Germany’s economy and climate ministry (BMWK) wants to take all CO₂ certificates from the EU Emissions Trading System (ETS) that will be freed up by the country’s coal exit off the market. Even after the latest tightening of the ETS at EU level, the coal exit would still leave “a residual amount” of free certificates, and “we want to have this residual amount of allowances cancelled,” a ministry spokesperson told newsletter Table.Media. NGOs and climate experts had expressed fears that the country’s coal phaseout, which the government hopes to pull forward to 2030 from the agreed 2038 phaseout date, would do nothing for the climate if the freed-up emissions certificates can be used elsewhere – a phenomenon often referred to as the “waterbed effect”.   

But a cancellation of emissions “also means that the German government will forego billions in revenue from these auctions,” writes Bernhard Pötter, who warned the initiative by Green economy and climate minister Robert Habeck is set to meet resistance from the finance ministry. “Heated debates between Habeck and Finance Minister Christian Linder are guaranteed.” According to the economy and climate ministry, pulling forward the coal exit to 2030 in the western Rhineland region will save a total of 280 million tonnes of CO₂ emissions.

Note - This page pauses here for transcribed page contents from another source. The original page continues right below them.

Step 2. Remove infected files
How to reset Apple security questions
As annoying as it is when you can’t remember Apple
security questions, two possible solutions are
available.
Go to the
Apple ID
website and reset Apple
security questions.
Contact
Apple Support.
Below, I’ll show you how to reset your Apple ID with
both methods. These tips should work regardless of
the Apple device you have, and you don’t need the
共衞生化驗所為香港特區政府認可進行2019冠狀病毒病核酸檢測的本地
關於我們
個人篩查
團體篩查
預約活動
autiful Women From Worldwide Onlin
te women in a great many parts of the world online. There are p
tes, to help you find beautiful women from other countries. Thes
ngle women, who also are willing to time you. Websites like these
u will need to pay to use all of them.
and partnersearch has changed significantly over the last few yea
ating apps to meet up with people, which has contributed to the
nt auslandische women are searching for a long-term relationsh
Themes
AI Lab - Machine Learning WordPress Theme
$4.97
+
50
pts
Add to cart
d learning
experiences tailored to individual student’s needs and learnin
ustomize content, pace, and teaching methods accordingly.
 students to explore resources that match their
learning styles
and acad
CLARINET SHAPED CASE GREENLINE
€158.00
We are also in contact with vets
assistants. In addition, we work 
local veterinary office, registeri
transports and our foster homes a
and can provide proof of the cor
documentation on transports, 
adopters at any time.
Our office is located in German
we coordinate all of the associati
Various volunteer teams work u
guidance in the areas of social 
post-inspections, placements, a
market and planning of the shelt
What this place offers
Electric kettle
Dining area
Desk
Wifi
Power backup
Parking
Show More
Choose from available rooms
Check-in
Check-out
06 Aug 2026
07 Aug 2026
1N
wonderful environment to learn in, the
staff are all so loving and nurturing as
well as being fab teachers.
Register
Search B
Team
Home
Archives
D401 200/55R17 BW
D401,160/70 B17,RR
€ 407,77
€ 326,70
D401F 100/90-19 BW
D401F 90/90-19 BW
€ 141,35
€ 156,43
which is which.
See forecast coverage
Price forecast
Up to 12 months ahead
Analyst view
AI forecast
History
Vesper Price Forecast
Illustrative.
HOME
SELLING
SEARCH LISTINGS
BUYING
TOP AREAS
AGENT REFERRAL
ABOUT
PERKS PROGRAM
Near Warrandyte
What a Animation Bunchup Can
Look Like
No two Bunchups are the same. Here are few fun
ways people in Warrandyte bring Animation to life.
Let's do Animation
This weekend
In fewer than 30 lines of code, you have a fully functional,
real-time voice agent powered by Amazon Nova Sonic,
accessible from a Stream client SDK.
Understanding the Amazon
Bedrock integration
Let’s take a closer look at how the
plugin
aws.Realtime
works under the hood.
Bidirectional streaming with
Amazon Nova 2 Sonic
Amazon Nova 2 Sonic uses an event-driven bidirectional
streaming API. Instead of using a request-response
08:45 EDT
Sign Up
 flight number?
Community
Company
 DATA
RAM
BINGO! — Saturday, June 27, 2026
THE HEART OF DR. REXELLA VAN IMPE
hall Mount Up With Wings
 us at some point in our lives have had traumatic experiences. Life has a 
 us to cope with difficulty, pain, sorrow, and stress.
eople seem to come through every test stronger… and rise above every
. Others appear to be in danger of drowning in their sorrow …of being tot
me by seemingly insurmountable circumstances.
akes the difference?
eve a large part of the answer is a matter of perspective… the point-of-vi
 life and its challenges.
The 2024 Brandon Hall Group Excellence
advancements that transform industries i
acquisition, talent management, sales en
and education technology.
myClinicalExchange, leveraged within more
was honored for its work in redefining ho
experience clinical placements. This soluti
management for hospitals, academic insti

At today's market prices, that would translate into about 28 billion euros the federal budget would have to forego as revenue between 2030 and 2038, according to the article.

The federal government and the state government of western coal mining and heavy industry state North Rhine-Westphalia, along with energy company RWE, agreed in late 2022 to pull forward the coal phase-out in the state to 2030, eight years earlier than agreed in German coal exit law. Habeck has called for pulling forward the country’s coal exit to 2030 in the east of the country as well, but eastern German coal mining state premiers want to stick to the previous agreement.